An important extra step in the baking is to hit the trays on the oven door when you are switching the position of the trays halfway through the baking time (top to bottom and front to back).  This helps to create the cracks in the cookies.  The degree of cracking seems to depend on other factors as well - humidity, length of chilling time and the choice of margarine, butter or other shortening for the dough.


This particular batch did not get very dramatic cracks.  They always taste delicious - no matter what they look like!

With Halloween just a few days away I think it is interesting to see how trick-or-treating has changed.  Today you have to be very careful about what you hand out and so many of the trick-or-treaters seem to have allergies or restrictions on what they can eat - parental approval is definitely required.  My mother used to give out these homemade gingersnaps in little bags.  Parents would tell their kids not to eat any candy until they came home so it could be checked.  Several neighbors confessed to Mom that they used to "confiscate" the cookies to have them for their own special treat! 

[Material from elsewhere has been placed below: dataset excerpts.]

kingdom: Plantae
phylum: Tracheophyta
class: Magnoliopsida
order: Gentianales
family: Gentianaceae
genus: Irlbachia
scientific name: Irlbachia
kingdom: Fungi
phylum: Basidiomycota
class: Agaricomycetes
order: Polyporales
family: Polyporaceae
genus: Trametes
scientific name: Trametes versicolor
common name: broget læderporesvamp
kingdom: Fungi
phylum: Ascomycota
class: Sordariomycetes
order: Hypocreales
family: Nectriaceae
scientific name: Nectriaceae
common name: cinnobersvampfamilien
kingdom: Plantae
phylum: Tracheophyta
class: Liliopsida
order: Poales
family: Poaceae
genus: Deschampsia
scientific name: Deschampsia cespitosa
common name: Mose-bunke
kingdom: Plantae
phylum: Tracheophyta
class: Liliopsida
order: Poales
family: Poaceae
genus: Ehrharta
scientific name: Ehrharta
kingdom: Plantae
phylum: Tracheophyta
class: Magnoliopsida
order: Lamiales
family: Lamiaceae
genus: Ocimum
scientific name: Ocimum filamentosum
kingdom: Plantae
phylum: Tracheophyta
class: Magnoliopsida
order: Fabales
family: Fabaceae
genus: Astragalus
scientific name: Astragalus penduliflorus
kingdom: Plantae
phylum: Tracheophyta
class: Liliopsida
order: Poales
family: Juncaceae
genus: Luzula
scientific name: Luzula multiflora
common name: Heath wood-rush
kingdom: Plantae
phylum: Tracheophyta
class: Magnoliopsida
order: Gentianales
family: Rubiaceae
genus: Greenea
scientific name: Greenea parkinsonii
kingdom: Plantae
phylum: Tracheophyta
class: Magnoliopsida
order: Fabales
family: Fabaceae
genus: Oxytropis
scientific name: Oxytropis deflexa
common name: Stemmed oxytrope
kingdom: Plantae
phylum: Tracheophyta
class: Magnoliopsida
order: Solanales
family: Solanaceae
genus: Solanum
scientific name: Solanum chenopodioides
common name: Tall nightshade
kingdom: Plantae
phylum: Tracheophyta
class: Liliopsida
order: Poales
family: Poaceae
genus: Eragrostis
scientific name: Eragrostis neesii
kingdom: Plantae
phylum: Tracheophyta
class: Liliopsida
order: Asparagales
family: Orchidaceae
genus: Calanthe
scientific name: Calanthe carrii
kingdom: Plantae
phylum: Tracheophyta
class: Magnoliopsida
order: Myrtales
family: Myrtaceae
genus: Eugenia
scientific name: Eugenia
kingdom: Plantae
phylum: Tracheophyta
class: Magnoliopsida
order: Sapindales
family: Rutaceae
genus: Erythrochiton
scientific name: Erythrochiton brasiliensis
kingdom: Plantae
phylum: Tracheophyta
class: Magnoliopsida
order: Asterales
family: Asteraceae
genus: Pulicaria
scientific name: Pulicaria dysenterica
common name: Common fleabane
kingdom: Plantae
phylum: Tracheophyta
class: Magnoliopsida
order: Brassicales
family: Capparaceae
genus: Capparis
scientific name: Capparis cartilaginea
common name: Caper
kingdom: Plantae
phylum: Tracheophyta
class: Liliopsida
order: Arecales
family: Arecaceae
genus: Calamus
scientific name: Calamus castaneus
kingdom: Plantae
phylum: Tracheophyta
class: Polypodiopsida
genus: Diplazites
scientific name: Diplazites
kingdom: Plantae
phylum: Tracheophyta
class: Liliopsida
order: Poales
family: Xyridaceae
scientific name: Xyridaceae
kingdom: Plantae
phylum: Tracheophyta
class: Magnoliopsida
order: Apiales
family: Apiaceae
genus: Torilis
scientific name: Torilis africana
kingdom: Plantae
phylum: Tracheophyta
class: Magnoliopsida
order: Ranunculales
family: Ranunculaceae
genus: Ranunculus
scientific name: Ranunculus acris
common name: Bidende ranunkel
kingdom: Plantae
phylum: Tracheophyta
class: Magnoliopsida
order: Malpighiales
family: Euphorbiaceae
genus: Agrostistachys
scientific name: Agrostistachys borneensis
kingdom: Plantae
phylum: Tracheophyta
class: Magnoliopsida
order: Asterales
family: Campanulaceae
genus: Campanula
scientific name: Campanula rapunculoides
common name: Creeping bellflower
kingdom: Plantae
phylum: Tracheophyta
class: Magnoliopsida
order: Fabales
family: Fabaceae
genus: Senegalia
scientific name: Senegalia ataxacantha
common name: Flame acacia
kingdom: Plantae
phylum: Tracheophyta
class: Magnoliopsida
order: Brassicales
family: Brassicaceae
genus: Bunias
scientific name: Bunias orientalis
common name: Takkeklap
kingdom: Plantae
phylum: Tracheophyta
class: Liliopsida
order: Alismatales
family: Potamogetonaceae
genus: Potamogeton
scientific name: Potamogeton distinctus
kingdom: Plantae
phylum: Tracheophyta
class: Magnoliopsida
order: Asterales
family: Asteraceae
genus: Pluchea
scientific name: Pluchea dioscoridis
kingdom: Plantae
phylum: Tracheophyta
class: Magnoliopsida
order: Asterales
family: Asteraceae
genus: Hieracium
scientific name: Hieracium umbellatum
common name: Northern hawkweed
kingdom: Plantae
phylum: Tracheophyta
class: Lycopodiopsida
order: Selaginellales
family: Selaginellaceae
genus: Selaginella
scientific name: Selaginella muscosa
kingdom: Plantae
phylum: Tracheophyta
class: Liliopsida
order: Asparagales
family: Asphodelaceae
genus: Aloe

I have been working on making up family recipe cards - I started this project several years ago and from time to time I get organized enough to do another recipe.  I still have many to do.  I do the recipe cards digitally and eventually I might put them together into a family cookbook.

I started with this idea of making up cards with photos of the result of the recipe when I first began using the Creative Memories StoryBook program.  The program has gone through several versions and the 4.0 upgrade was recently released.  The latest version offers a free 30 day trial that can be downloaded from my CM personal website HERE.

I have done several versions of the recipe cards.  The 8 x 8 page above was done for a recipe swap a few years ago.  If you look carefully you can see that the "photo corners" are actually little clusters of cookies.  I used the StoryBook software to create digital cookie embellishments.   I designed the frame using Cricut Design Studio in one of the earlier versions and used the Cricut markers to outline the frame.  The design was inspired by some of the serving plates that my mother had - clear glass with round beaded edges called candlewick glass.

I think you can read the recipe from the photos if you'd like to give it a try (just click on the image to make it larger).  This recipe makes a double batch.  It is pointless to make a single batch - if you are going to go to the work of rolling and baking you might as well get seven to eight dozen cookies!

Thanks to all of you who made suggestions about my troublesome card in yesterday's post.  I had considered embossing the background - it actually is a textured shimmer cardstock and looks better in real life than it appears in the photos.  My cold seems to have turned into a sinus infection and I was feeling rather "uncrafty" and grouchy - thanks for being patient with me!  I will give it a second look and may do a "new and improved" version.

Do you have some traditional family recipes?  How do you keep the cooking traditions going and pass them along to the younger generations?  Have you ever made a recipe scrapbook?